When you return the data, keep each character exactly as it appears.

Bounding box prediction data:
*-*-*

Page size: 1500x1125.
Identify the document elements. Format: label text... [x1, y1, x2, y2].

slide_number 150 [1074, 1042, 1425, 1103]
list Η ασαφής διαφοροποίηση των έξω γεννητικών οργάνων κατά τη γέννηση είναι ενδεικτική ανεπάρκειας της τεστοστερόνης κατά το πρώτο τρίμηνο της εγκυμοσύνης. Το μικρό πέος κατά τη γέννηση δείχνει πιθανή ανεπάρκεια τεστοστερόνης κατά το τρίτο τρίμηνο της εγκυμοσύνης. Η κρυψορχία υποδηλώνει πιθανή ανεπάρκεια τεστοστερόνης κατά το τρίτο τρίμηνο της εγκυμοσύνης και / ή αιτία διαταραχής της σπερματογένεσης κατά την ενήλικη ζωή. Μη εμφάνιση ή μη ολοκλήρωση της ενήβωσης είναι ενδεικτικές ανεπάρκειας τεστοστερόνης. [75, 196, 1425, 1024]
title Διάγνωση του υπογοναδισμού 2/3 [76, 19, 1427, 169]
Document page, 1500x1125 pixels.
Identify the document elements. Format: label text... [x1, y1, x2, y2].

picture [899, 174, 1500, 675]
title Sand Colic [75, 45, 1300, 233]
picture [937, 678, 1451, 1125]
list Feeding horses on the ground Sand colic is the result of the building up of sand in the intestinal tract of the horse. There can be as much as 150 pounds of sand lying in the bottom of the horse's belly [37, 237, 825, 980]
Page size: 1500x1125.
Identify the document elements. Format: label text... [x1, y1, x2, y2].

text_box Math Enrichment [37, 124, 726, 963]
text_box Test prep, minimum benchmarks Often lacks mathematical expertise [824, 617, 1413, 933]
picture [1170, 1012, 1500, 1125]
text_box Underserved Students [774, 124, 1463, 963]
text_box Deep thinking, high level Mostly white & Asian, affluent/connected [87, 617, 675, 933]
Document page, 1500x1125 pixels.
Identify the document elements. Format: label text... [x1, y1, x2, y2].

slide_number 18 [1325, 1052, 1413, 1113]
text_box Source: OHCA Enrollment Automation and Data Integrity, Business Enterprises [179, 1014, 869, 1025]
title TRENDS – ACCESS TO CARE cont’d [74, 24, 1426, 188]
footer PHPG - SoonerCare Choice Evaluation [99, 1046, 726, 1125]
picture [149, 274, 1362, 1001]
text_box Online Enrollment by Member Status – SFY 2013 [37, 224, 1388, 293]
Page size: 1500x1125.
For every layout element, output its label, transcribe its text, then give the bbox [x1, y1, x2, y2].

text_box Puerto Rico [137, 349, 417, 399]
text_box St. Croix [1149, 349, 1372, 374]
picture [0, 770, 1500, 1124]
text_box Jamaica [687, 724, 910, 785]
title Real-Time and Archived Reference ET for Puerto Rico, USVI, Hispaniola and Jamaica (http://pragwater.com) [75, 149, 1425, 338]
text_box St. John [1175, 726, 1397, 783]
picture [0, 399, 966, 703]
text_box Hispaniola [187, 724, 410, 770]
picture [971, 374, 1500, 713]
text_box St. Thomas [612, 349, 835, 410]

*-*-*

Problem solution:
Page size: 1500x1125.
Identify the document elements. Format: label text... [x1, y1, x2, y2].

slide_number 150 [1074, 1042, 1425, 1103]
list Η ασαφής διαφοροποίηση των έξω γεννητικών οργάνων κατά τη γέννηση είναι ενδεικτική ανεπάρκειας της τεστοστερόνης κατά το πρώτο τρίμηνο της εγκυμοσύνης. Το μικρό πέος κατά τη γέννηση δείχνει πιθανή ανεπάρκεια τεστοστερόνης κατά το τρίτο τρίμηνο της εγκυμοσύνης. Η κρυψορχία υποδηλώνει πιθανή ανεπάρκεια τεστοστερόνης κατά το τρίτο τρίμηνο της εγκυμοσύνης και / ή αιτία διαταραχής της σπερματογένεσης κατά την ενήλικη ζωή. Μη εμφάνιση ή μη ολοκλήρωση της ενήβωσης είναι ενδεικτικές ανεπάρκειας τεστοστερόνης. [75, 196, 1425, 1024]
title Διάγνωση του υπογοναδισμού 2/3 [76, 19, 1427, 169]
Document page, 1500x1125 pixels.
Identify the document elements. Format: label text... [x1, y1, x2, y2].

picture [899, 174, 1500, 675]
title Sand Colic [75, 45, 1300, 233]
picture [937, 678, 1451, 1125]
list Feeding horses on the ground Sand colic is the result of the building up of sand in the intestinal tract of the horse. There can be as much as 150 pounds of sand lying in the bottom of the horse's belly [37, 237, 825, 980]
Page size: 1500x1125.
Identify the document elements. Format: label text... [x1, y1, x2, y2].

text_box Math Enrichment [37, 124, 726, 963]
text_box Test prep, minimum benchmarks Often lacks mathematical expertise [824, 617, 1413, 933]
picture [1170, 1012, 1500, 1125]
text_box Underserved Students [774, 124, 1463, 963]
text_box Deep thinking, high level Mostly white & Asian, affluent/connected [87, 617, 675, 933]
Document page, 1500x1125 pixels.
Identify the document elements. Format: label text... [x1, y1, x2, y2].

slide_number 18 [1325, 1052, 1413, 1113]
text_box Source: OHCA Enrollment Automation and Data Integrity, Business Enterprises [179, 1014, 869, 1025]
title TRENDS – ACCESS TO CARE cont’d [74, 24, 1426, 188]
footer PHPG - SoonerCare Choice Evaluation [99, 1046, 726, 1125]
picture [149, 274, 1362, 1001]
text_box Online Enrollment by Member Status – SFY 2013 [37, 224, 1388, 293]
Page size: 1500x1125.
For every layout element, output its label, transcribe its text, then give the bbox [x1, y1, x2, y2].

text_box Puerto Rico [137, 349, 417, 399]
text_box St. Croix [1149, 349, 1372, 374]
picture [0, 770, 1500, 1124]
text_box Jamaica [687, 724, 910, 785]
title Real-Time and Archived Reference ET for Puerto Rico, USVI, Hispaniola and Jamaica (http://pragwater.com) [75, 149, 1425, 338]
text_box St. John [1175, 726, 1397, 783]
picture [0, 399, 966, 703]
text_box Hispaniola [187, 724, 410, 770]
picture [971, 374, 1500, 713]
text_box St. Thomas [612, 349, 835, 410]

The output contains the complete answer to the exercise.